Last updated 2026-05-19 · 3 primary citations

Mechanism

Ergothioneine is an antioxidant that's unusual in two ways: humans can't make it (so we have to eat it), and we have a dedicated transporter that pulls it into tissues — especially the brain. It accumulates in mitochondria (the cell's power plants) where it's particularly useful. Falling blood levels are an early warning sign of cognitive decline.

Why we use it

If Lion's Mane is the first mushroom in the formula, ergothioneine is the second — quietly. It's a unique antioxidant your body actively goes out of its way to import.
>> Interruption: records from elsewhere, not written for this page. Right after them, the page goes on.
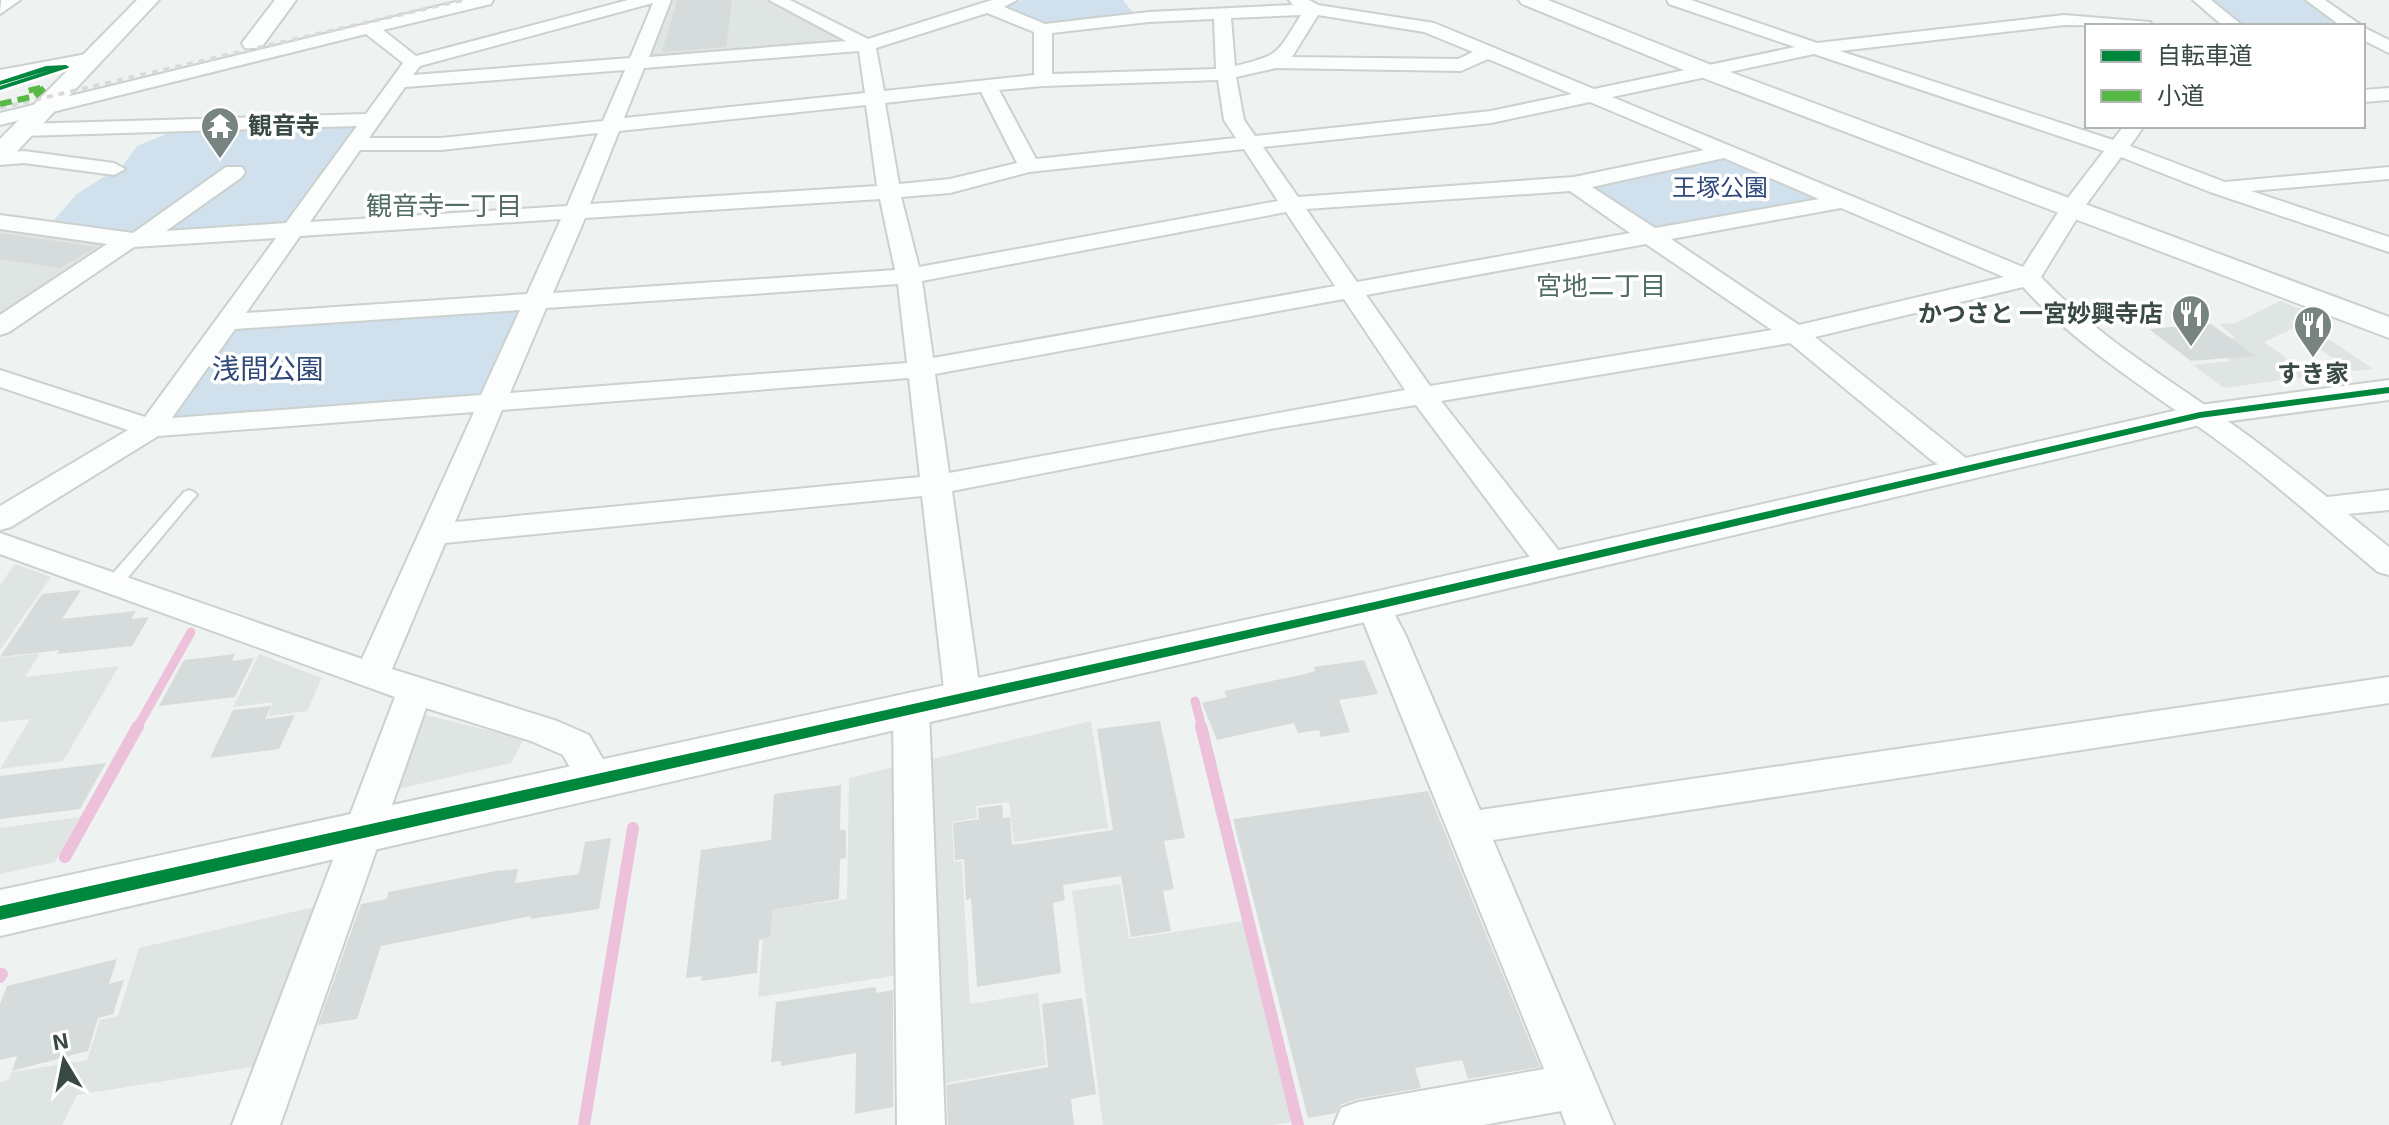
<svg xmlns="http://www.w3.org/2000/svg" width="2389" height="1125" font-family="'Exo 2','Noto Sans JP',sans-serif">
<rect width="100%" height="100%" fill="#eef3f2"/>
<!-- green -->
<g fill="#d0e0ec">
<path d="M1023 0H1123L1134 14 1129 17 1048 23 1004 7Z"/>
<path d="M2209 0H2306L2346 26H2243Z"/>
<path d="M362 125 288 226 150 236 59 225 54 220 77 194 124 164 137 146 176 130Z"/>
<path d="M1726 154 1830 199 1653 233 1583 185Z"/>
<path d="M527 306 485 399 161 423 232 325Z"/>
</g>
<!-- parking -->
<g fill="#dfe5e2">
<path d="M664 0H765L850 40 846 45 642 58Z"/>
<path d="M0 224 113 240 0 325Z"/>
<path d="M2280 301 2320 316 2264 342 2313 376 2224 388 2193 365 2231 361 2204 341 2235 338 2219 324 2236 323Z"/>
<path d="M2330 340 2373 369 2353 371 2310 343Z"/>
<path d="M15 564 51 577 0 650V585Z"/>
<path d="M40 653 25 677 119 666 63 761 0 769 30 719 0 722V658Z"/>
<path d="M259 654 322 678 307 711 268 716 273 702 233 707Z"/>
<path d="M418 713 524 739 511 763 389 791Z"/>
<path d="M1091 721 1108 828 1014 842 1009 802 976 806 977 818 952 822 954 862 962 861 970 1004 1038 993 1046 1065 935 1085 924 761Z"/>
<path d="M902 765 906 974 758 997 765 911 847 899 849 778Z"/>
<path d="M80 817 55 862 0 874V828Z"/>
<path d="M1120 884 1129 939 1243 921 1291 1122 1273 1125H1103L1072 891Z"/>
<path d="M322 905 264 1065 77 1095 62 1125H0V1082L8 1080 12 1072 87 1060 100 1020 118 1016 139 948Z"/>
</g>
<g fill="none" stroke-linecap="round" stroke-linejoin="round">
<!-- stream-far1 -->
<g stroke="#eec1db" stroke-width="9">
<path d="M1195 701 1202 728"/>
<path d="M137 728 191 632"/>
</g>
<!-- stream -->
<g stroke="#eec1db" stroke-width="12">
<path d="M1201 726 1298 1125"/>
<path d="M65 857 138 726"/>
<path d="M0 977 2 974"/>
<path d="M584 1125 633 828"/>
</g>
</g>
<!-- building -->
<g fill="#d6dcdb">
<path d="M677 0H732L726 47 662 52Z"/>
<path d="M0 233 49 240 97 247 60 268 0 259Z"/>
<path d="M2211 324 2255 356 2191 361 2149 329Z"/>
<path d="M81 590 62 619 136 611 131 619 149 617 132 646 57 654 60 650 0 657 42 594Z"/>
<path d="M235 654 232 661 254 658 235 697 159 706 184 660Z"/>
<path d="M1364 660 1378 694 1339 700 1350 732 1321 737 1319 730 1298 733 1294 723 1217 740 1202 703 1227 697 1224 691 1305 674 1315 671 1314 667Z"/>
<path d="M271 706 265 719 295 715 279 749 210 758 233 710Z"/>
<path d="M1160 721 1185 838 1164 841 1174 889 1163 891 1171 931 1131 937 1121 876 1063 885 1065 900 1053 903 1061 973 977 987 971 899 966 900 964 859 955 860 953 823 979 819 978 808 1002 805 1003 818 1010 817 1012 845 1113 830 1097 729Z"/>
<path d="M106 763 80 809 0 819V776Z"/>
<path d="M841 785 840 830H846V858L840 859 839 899 772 910 770 937 759 940 757 973 701 981 702 976 686 978 701 850 771 840 774 794Z"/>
<path d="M1428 791 1540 1067 1468 1079 1462 1060 1415 1068 1421 1088 1357 1099 1340 1105 1336 1113 1308 1118 1233 819Z"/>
<path d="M611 838 599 909 530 919 531 916 381 946 357 1019 318 1025 361 904 387 899 388 892 496 871 518 869 515 883 579 874 585 842Z"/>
<path d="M117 959 109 984 124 980 113 1014 98 1018 88 1051 12 1071 17 1056 0 1060V1004L7 986Z"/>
<path d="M876 987V993L893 990V1107L855 1114 856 1053 781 1066V1061L771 1062 776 1002Z"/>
<path d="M1082 998 1096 1094 1071 1099 1074 1125H948L946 1085 1048 1067 1042 1004Z"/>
</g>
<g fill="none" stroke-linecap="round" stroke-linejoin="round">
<defs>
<path id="service" d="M189 490 194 492 197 495 194 498 120 587H108L106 583 108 579 184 492Z"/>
<g id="minor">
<path d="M20 0 0 14 1 0Z"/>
<path d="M464 0H493L491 4 383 30 416 56 628 0H671L649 57 846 41 769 0H790L868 39 992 0H1017L1004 7 1045 24 1149 12 1293 5 1289 0H1309L1318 5 1434 23 1594 89 1795 47 1669 4 1667 0H1691L1817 43 2064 15 2150 22 2153 26 2064 25 1840 51 2113 140 2124 126H2144L2130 146 2225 182 2389 167V179L2251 191 2389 237V252L2210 192 2121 157 2082 210 2041 277C2092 331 2154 370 2215 412 2254 439 2291 468 2327 497L2389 490V510L2348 514 2389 547V575L2378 572C2323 526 2271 479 2213 437 2147 389 2078 347 2023 287L1815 337 1982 471 1977 477 1967 480 1957 477 1930 459 1790 343 1441 401 1563 556 1568 564 1563 572 1552 575 1541 572 1416 405 1270 429 952 491 981 698 976 707 963 711 950 707 945 698 922 496 445 543 392 669 557 721 589 735 615 780 609 791 596 795 583 791 563 755 531 741 426 708 280 1125H232L395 697 0 554V533L362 659 474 412 158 436 11 527 0 530V506L128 430 0 387V370L145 417 276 238 134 247 9 332 0 335V315L107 244 0 229V215L133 233 226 167H242L245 172 242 177 166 231 286 223 357 126 23 136 13 130 23 124 366 114 403 63 366 34 0 125V113ZM653 3 630 58 413 75 420 66ZM987 13 1034 32V75L884 91 876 48ZM1301 15C1276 54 1281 55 1235 66L1231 18ZM1318 15 1424 32 1473 52 1458 59 1292 57ZM1214 19 1216 69 1052 74V33L1149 22ZM859 51 865 93 624 118 644 68ZM1814 54 2104 151 2064 203 2023 267 1612 97ZM1488 59 1572 94 1491 111 1255 136 1244 120 1236 77 1276 68 1461 71ZM625 70 603 121 441 138H369L405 87ZM1218 80 1224 120 1236 138 1036 159 999 90 1043 86ZM981 92 1017 163 950 179 899 184 885 103ZM1590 102 1704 150 1574 177 1298 197 1263 147 1491 123ZM866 105 877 186 590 204 619 131ZM598 133 567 206 310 222 360 150H441ZM1244 149 1278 201 919 267 901 197 950 193 1029 172ZM1724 158 1819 199 1655 228 1592 187ZM1570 191 1630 233 1357 282 1306 209ZM880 199 895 270 553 293 585 218ZM1841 208 2004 277 1799 325 1671 239ZM1286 212 1335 286 933 358 922 281ZM561 219 527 294 246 313 300 236ZM1646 244 1772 330 1430 386 1366 295ZM898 284 907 363 510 393 546 308ZM1344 299 1405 390 949 473 935 374ZM520 310 481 395 172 418 235 329ZM909 378 920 477 455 522 502 410Z"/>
<path d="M2193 0H2211L2243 26H2223Z"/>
<path d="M2306 0H2325L2362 26H2341Z"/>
<path d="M2363 27 2389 40V53L2363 40Z"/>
<path d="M92 53 101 58 98 62 0 82V70Z"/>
<path d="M2389 88V100L2363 102V90Z"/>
<path d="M24 151 114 163 125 169 114 175 24 163 0 165V153Z"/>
<path d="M1374 594 1386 598 1406 636 1480 810 2389 677V703L1493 840 1614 1125H1566L1561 1111 1483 1125H1334L1341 1108 1358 1102 1544 1069 1357 606 1362 598Z"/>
<path d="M911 696 924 700 929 710 945 1125H897L893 710 898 700Z"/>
</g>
<g id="tertiary">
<path d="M137 0H159L9 160 0 162V139Z"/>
<path d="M275 0H296L261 48H245L242 43Z"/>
<path d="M1519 0H1548L1714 66 2389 317V338L1698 76 1522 4Z"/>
<path d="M2389 380V400L2200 425 1374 620 0 936V890L1374 592 2200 405Z"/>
</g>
</defs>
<!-- service casing -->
<use href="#service" stroke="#cbd1cf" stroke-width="4"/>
<!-- minor casing -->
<use href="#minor" stroke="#cbd1cf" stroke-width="4"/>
<!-- tertiary casing -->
<use href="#tertiary" stroke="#cbd1cf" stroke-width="4"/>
<!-- service -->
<use href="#service" fill="#fcfdfd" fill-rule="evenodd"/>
<!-- minor -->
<use href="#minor" fill="#fcfdfd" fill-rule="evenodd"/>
<!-- tertiary -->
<use href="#tertiary" fill="#fcfdfd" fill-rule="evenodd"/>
<!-- rail -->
<path stroke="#dadada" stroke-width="4" stroke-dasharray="6 6" stroke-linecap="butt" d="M0 108 463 0"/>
<!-- quiet -->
<path stroke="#58b947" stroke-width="6" stroke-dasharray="12 6" stroke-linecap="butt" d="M0 104 35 96 45 87 23 92"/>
<defs>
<g id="cycleway">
<path d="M66 65 69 67 68 68 0 90V86L50 70 0 85V81L46 66Z"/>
<path d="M2389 387V393L2200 418 1374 610 0 920V906L1374 602 2200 412Z"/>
</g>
</defs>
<!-- cycleway casing -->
<use href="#cycleway" stroke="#fff" stroke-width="5"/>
<!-- cycleway -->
<use href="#cycleway" fill="#00873e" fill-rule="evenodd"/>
</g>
<!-- icons -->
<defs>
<symbol id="temple-pin" viewBox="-11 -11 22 30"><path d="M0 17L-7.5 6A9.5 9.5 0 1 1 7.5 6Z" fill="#788481" stroke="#fff"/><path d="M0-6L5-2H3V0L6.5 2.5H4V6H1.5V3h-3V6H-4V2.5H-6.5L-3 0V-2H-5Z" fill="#fff"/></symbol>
<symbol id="restaurant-pin" viewBox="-11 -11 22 30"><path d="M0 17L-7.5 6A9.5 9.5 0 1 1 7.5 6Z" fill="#788481" stroke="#fff"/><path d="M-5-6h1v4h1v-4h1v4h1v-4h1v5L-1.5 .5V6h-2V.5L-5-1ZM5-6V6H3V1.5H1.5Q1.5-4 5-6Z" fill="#fff"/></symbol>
</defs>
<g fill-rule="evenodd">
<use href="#temple-pin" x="198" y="104" width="44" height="60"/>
<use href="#restaurant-pin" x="2169" y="292" width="44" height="60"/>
<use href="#restaurant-pin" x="2291" y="303" width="44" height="60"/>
</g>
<g text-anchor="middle" stroke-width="7" stroke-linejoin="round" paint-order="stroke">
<!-- far-poi labels -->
<g font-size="24" font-weight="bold" fill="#394944" stroke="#fff" text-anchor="start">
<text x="248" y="134">観音寺</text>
<text x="2163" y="322" text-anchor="end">かつさと 一宮妙興寺店</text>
<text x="2313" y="382" text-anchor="middle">すき家</text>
</g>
<!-- far-park labels -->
<g font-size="24" fill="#2e487a" stroke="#fff">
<text x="1720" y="196">王塚公園</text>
</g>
<!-- far-neighbourhood labels -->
<g font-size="26" fill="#516c62" stroke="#fff">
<text x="444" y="215">観音寺一丁目</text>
<text x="1601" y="295">宮地二丁目</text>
</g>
<!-- park labels -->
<g font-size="28" fill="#2e487a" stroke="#fff">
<text x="268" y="379">浅間公園</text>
</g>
</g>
<!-- legend -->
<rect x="2085" y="24" width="280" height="104" fill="#ffffff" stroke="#b0b6b4" stroke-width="2"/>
<rect x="2101" y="50" width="40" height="12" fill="#00873e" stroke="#b0b6b4" stroke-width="2"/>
<text x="2157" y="64" font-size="24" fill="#394944">自転車道</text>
<rect x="2101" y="90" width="40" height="12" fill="#58b947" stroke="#b0b6b4" stroke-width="2"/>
<text x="2157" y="104" font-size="24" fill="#394944">小道</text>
<!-- north arrow -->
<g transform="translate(64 1061) rotate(350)" stroke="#ffffff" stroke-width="6" paint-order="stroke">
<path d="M0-6L14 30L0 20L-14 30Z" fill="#394944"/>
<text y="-12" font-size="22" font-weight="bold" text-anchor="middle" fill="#394944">N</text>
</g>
</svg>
Perimenopausal oxidative stress drains it; this restores supply at the dose shown to improve cognition in early trials.

How we dose it

Hericea uses 25 mg per serving (per PM packet). The clinical trial range that anchors this dose is 10–25 mg/day.

25 mg — the dose that hit the cognition endpoint in the most recent ergothioneine clinical trial. Naturally found in mushrooms; most modern diets supply less than your tissues want.

Quality & sourcing

MitoPrime® standardized; Blue California fermentation-derived; FDA GRAS GRN 734.

Fermentation-derived ergothioneine; Blue California-licensed.

Primary literature

Yau YF et al. (2024)

J Alzheimers Dis
PubMed

Pilot RCT in MCI

Ergothioneine 25 mg/day improved learning ability and stabilized a blood marker of brain-cell damage (neurofilament light chain) vs placebo.

Direct human evidence at our exact dose. The cohort — mild cognitive impairment — overlaps with the brain-fog perimenopausal customer.

PMID 39544014

Wu LY, Cheah IK et al. (2022)

Antioxidants (Basel)
PubMed

Cohort study

Lower blood ergothioneine levels predicted faster cognitive and functional decline in elderly adults attending memory clinics.

Establishes ergothioneine status as a real, measurable variable that tracks brain aging — the case for keeping it topped up.

PMID 36139790

Halliwell B et al. (2025)

Free Radic Biol Med
PubMed

Comprehensive review

Reviewed the entire ergothioneine evidence base — argues it deserves status as a 'longevity vitamin' the body actively conserves.

From the same lab that has driven the research. Useful single source for the full mechanism and clinical picture.